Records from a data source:
BEGIN

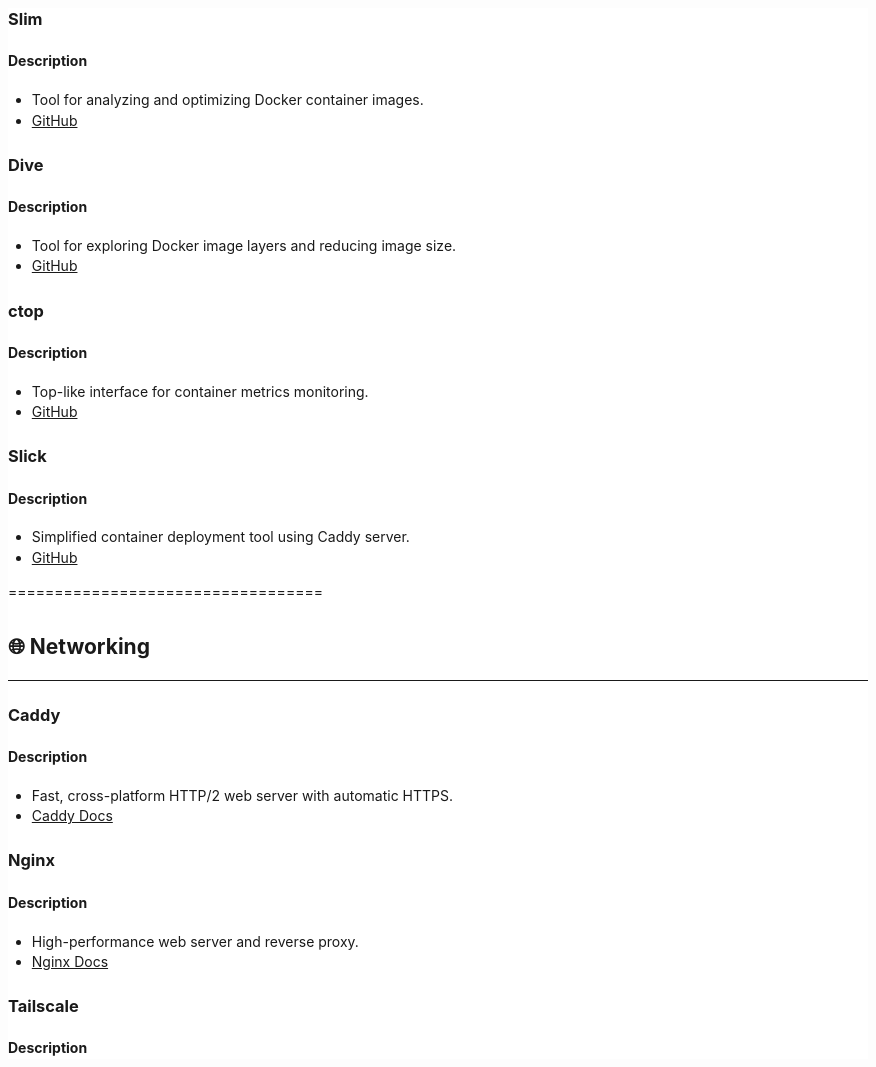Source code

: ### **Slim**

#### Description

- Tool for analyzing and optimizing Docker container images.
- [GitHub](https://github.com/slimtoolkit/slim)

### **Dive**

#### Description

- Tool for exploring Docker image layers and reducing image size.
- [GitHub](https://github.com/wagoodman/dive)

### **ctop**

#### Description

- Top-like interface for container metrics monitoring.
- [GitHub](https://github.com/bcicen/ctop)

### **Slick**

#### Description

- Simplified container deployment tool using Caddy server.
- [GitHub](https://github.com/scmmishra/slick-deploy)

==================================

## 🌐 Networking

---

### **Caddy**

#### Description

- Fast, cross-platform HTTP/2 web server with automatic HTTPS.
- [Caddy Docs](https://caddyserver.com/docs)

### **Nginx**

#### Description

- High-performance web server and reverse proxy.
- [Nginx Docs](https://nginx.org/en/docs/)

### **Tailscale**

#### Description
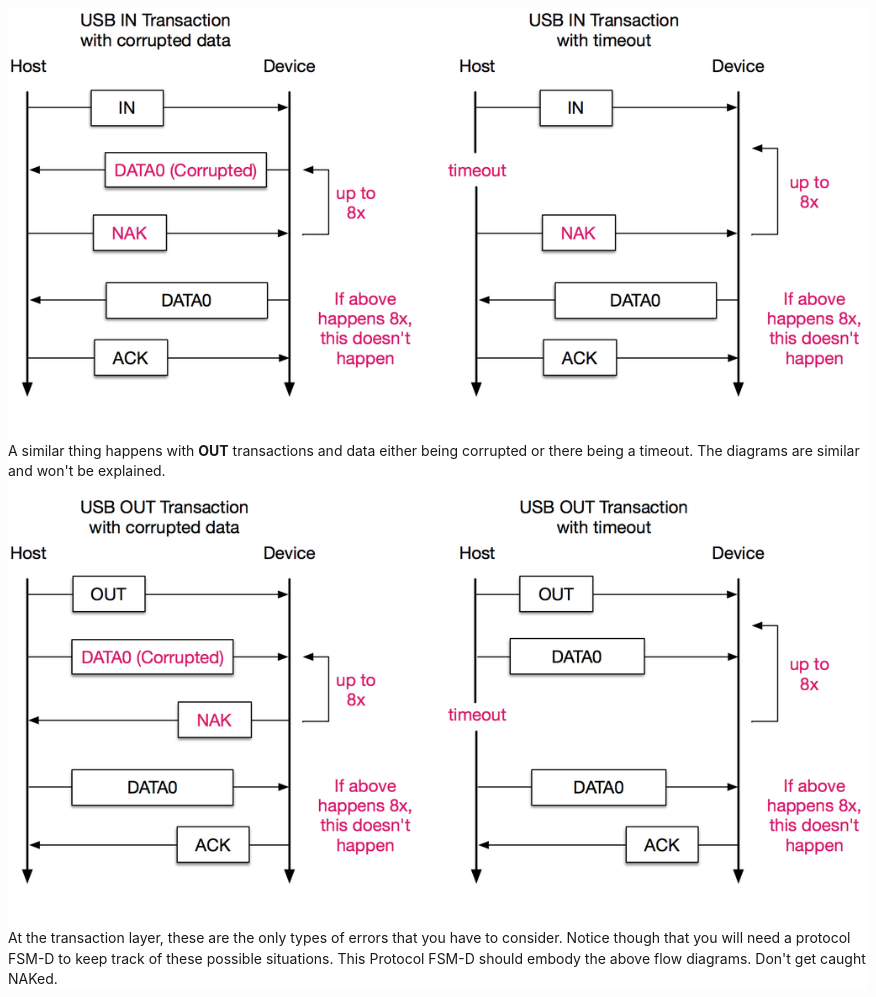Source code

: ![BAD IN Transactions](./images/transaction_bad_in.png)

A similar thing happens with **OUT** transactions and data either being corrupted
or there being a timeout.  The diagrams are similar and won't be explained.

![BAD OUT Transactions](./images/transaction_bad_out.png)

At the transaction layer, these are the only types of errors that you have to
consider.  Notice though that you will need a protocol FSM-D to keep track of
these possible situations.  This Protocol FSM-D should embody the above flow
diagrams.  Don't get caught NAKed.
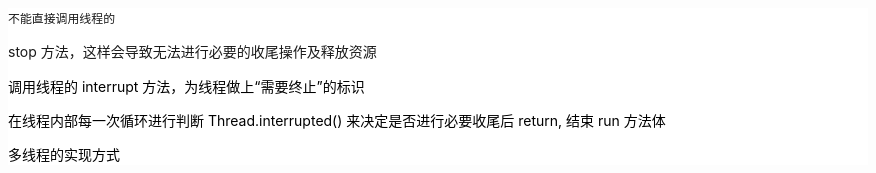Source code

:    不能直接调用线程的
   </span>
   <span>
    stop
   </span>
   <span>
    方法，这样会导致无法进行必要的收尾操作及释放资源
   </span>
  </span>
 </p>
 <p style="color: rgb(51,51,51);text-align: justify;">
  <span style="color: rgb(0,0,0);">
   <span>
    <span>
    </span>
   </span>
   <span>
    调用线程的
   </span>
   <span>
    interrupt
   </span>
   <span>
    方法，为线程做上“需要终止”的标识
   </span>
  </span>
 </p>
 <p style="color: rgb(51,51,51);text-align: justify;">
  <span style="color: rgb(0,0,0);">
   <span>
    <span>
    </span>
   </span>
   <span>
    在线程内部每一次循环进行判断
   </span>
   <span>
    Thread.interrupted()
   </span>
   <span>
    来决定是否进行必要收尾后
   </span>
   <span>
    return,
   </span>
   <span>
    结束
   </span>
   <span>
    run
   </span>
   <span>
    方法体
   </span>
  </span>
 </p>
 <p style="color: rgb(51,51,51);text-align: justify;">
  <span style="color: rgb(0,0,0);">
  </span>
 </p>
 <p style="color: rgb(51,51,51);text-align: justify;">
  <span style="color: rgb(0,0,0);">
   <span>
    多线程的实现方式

END
BEGIN

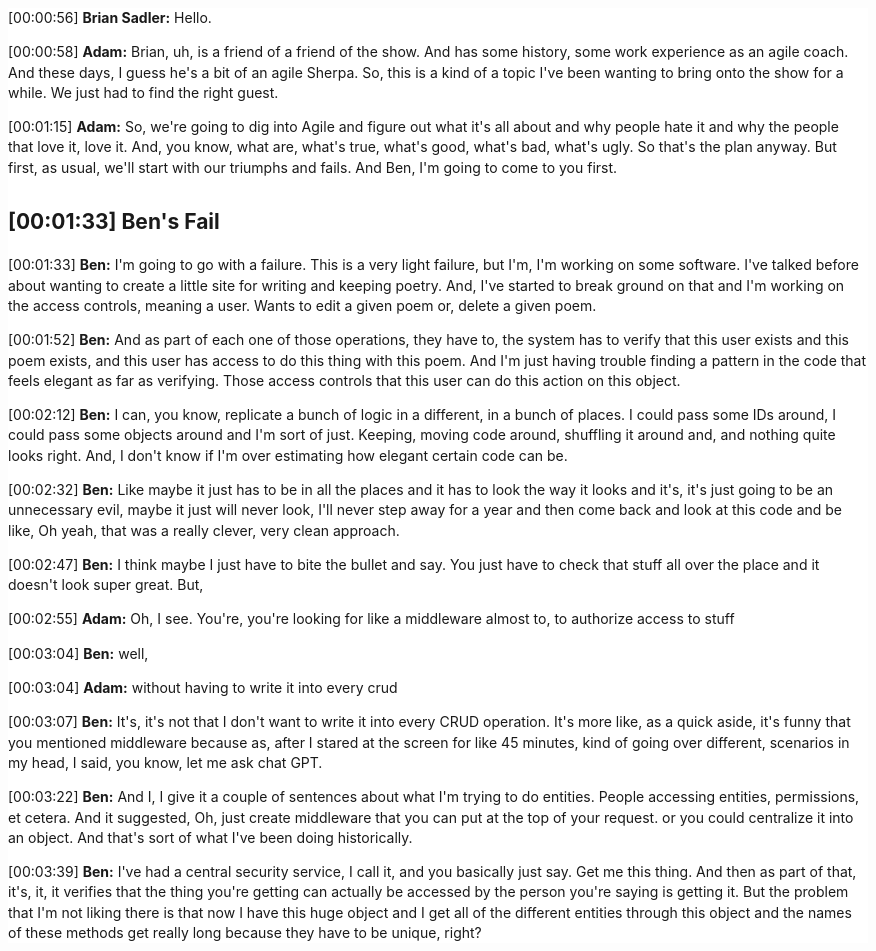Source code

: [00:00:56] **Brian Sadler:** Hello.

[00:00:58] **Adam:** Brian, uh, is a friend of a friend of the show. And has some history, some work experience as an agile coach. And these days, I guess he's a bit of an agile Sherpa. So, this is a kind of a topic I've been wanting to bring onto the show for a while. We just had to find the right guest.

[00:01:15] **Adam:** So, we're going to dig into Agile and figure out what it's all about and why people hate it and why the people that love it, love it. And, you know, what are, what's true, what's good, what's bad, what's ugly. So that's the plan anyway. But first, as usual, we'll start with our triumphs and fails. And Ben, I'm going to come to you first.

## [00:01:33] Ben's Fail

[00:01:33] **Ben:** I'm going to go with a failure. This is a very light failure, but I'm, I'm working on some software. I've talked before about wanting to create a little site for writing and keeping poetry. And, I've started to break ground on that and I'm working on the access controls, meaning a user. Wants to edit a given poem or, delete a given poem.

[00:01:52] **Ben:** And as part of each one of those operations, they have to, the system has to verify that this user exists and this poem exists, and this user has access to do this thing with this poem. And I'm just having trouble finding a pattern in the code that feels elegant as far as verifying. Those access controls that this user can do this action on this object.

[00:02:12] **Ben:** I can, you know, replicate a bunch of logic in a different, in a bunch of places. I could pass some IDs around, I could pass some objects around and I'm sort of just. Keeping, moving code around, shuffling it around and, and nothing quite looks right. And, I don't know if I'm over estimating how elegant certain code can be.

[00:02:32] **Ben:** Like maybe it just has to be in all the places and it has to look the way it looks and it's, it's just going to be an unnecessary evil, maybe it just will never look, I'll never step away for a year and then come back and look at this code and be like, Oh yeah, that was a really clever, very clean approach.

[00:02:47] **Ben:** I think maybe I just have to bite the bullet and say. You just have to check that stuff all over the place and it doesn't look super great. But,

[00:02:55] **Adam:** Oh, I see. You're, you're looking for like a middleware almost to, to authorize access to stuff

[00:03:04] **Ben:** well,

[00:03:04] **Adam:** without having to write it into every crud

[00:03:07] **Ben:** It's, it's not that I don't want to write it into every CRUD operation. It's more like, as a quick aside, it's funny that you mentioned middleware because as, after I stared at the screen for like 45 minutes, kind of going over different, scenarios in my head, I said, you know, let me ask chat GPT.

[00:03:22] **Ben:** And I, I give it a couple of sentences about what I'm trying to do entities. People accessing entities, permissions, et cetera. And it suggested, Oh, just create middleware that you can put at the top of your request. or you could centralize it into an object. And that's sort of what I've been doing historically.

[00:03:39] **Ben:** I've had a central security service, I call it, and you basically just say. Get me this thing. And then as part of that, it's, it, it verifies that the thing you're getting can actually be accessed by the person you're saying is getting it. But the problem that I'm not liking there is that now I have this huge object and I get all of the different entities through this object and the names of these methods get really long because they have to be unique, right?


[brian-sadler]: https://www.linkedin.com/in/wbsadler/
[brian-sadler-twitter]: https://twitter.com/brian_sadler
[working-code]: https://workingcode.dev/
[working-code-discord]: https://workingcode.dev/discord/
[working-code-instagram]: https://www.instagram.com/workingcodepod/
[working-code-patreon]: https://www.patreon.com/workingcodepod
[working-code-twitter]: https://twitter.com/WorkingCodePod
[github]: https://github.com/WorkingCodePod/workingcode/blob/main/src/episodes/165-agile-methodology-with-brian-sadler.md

END

Please count the lines in the items above that contain the word "every", with case counting, and give only that number.

REPLY TO THE TASK: 2